Chances are, you already knew that life isn't fair. (That's something already known to people in the Gulf Coast and in Cleveland.) For further proof, there's Alex Wong and "So You Think You Can Dance."
Last season, he danced brilliantly in "So You Think You Can Dance" auditions. He had to drop out because of his contract with the Miami Ballet. This season, he left Miami and danced brilliantly again; one week, this ballet dancer drew raves for his hip-hop performance. Then he tore a ligament from his achilles tendon; producers learned late Wednesday that he'll be out for at least three months.
That made tonight's "results show" a moot point. With Alex leaving, everyone else will stay.

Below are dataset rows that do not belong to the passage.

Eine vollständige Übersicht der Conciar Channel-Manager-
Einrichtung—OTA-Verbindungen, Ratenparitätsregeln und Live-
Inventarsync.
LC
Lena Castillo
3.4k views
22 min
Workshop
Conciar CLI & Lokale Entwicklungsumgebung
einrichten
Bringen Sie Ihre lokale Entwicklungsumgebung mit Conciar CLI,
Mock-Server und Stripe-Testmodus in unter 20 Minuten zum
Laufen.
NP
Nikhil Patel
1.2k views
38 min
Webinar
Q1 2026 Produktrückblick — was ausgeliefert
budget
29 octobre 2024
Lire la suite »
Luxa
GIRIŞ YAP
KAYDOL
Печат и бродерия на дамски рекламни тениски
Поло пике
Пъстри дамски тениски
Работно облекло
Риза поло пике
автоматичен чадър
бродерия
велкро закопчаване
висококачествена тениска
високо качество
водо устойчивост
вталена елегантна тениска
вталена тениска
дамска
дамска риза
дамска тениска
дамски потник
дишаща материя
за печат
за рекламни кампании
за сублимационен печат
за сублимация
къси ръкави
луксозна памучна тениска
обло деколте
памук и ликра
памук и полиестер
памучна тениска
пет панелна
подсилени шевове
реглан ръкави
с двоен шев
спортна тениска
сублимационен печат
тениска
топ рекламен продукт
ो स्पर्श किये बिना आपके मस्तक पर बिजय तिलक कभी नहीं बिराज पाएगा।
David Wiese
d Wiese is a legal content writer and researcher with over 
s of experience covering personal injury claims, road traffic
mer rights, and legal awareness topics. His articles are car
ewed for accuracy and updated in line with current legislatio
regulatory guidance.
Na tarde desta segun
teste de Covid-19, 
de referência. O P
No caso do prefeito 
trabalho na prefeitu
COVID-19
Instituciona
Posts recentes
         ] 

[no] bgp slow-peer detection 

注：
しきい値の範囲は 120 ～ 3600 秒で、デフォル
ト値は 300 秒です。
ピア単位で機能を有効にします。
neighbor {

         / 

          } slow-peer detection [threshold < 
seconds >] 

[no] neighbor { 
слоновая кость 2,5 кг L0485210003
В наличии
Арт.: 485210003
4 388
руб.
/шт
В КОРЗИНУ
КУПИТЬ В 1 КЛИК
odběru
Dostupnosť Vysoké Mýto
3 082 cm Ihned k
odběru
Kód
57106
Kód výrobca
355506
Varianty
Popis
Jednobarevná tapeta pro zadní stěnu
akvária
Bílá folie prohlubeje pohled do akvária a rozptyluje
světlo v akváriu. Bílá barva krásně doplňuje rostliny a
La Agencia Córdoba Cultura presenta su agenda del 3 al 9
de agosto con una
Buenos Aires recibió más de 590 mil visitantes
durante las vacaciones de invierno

Viewers didn't know that, so "Dance" went through the motions. Here are a few of my comments; please add yours:
1) OK, I was half wrong (see a previous blog, which came just before the Emmys blog). I thought Robert Roldan and Ashley Galvan -- forced to do a "quick-step" late in the show, giving viewers a fresh memory of failure -- would be in the bottom two. She was; he wasn't.
2) Instead, Billy Bell was in the bottom. Here's a guy who is -- next to Wong -- the show's most gifted dancer. Still, he's never warmed to audiences in the zestful style of, say, Kent Boyd or Jose Ruiz. Talent and all, he stays in the bottom.
3) Gorgeous sights: Cat Deeley's dress -- golden, sort of African-style -- ws stunning. So was the lead singer from Broadway's "In the Heights."
4) Less joyous: Natasha Bedingfield seemed to have some sort of odd mixture between live singing and lip-synching. It was jarring whenever she would pull the microphone away and the vocals continued.
5) Whoops: Adam Shankman raved about the fact that he'd received zillions of Emmy nominations as producer of the Academy Award telecast. After the break, he sort of remembered that Bill Mechanic -- the Michigan State University grad who saved "Titanic" from axing -- produced it with him. That's a good thing to remember.